Compression and Inference of Spiking Neural Networks on Resource-Constrained Hardware
This work addresses the problem of efficient SNN inference for edge computing applications, though it is incremental as it builds on existing SNN training methods and focuses on deployment optimizations.
The paper tackles the challenge of deploying spiking neural networks (SNNs) on resource-constrained hardware by presenting a lightweight C-based runtime and optimizations that reduce latency and memory without sacrificing accuracy, achieving ~10x speedups on desktop CPU and enabling microcontroller deployment.

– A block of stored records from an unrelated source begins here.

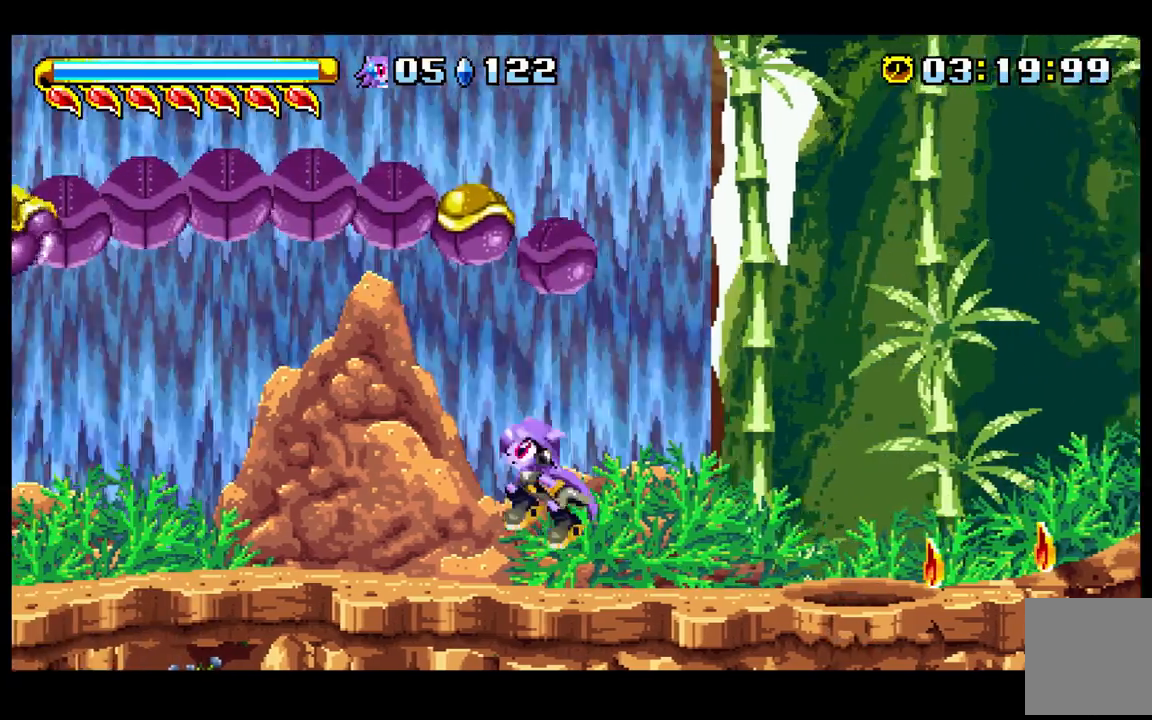
{"dt_ms": 500, "buttons": [], "left_stick": "left", "events": [[233, "B", "down"], [267, "A", "up"], [317, "B", "up"]]}
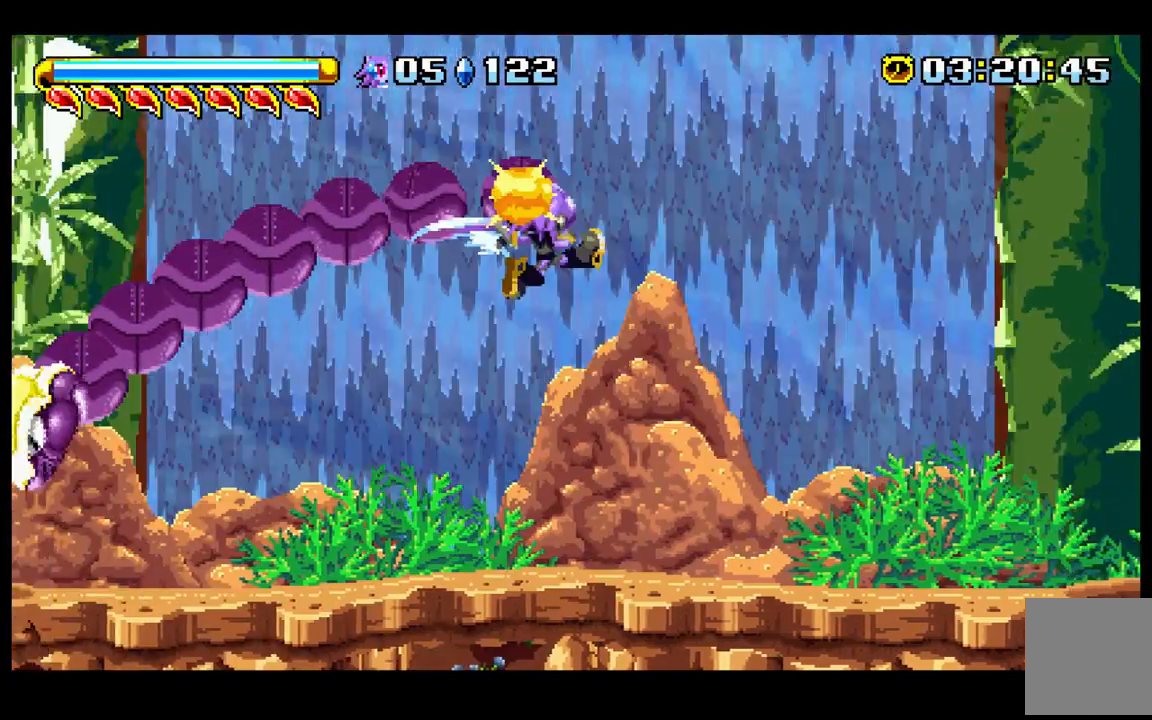
{"dt_ms": 500, "buttons": [], "left_stick": "down-left", "events": [[317, "B", "down"], [383, "left_stick", "center"], [433, "B", "up"], [450, "left_stick", "down-left"]]}
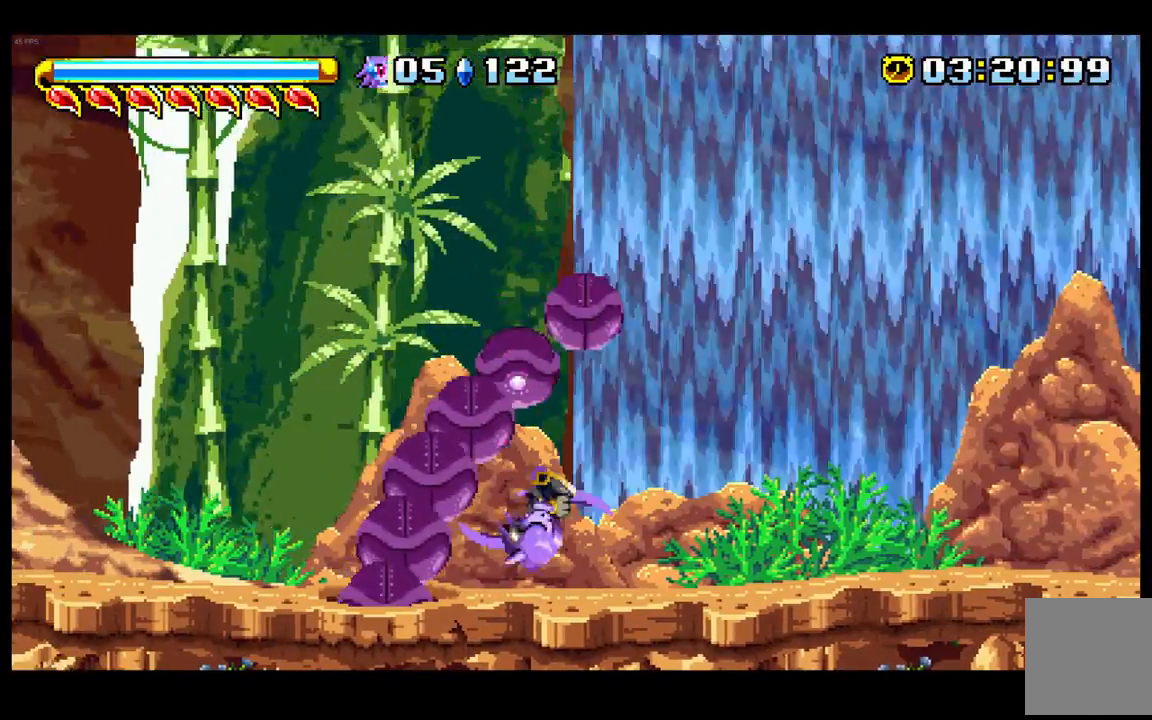
{"dt_ms": 500, "buttons": [], "left_stick": "right", "events": [[67, "left_stick", "center"], [400, "left_stick", "right"]]}
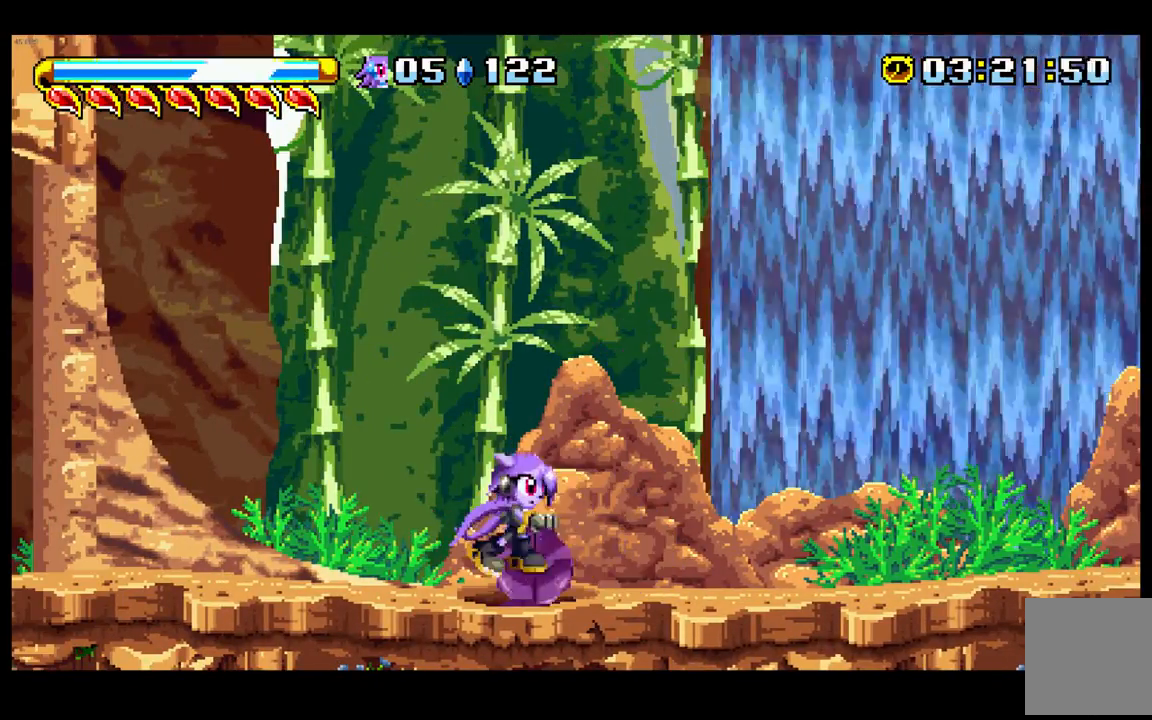
{"dt_ms": 500, "buttons": ["B"], "left_stick": "center", "events": [[17, "left_stick", "center"], [117, "B", "down"], [200, "B", "up"], [400, "left_stick", "left"], [483, "B", "down"], [483, "left_stick", "center"]]}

Spiking neural networks (SNNs) communicate via discrete spikes in time rather than continuous activations. Their event-driven nature offers advantages for temporal processing and energy efficiency on resource-constrained hardware, but training and deployment remain challenging. We present a lightweight C-based runtime for SNN inference on edge devices and optimizations that reduce latency and memory without sacrificing accuracy. Trained models exported from SNNTorch are translated to a compact C representation; static, cache-friendly data layouts and preallocation avoid interpreter and allocation overheads. We further exploit sparse spiking activity to prune inactive neurons and synapses, shrinking computation in upstream convolutional layers. Experiments on N-MNIST and ST-MNIST show functional parity with the Python baseline while achieving ~10 speedups on desktop CPU and additional gains with pruning, together with large memory reductions that enable microcontroller deployment (Arduino Portenta H7). Results indicate that SNNs can be executed efficiently on conventional embedded platforms when paired with an optimized runtime and spike-driven model compression. Code: https://github.com/karol-jurzec/snn-generator/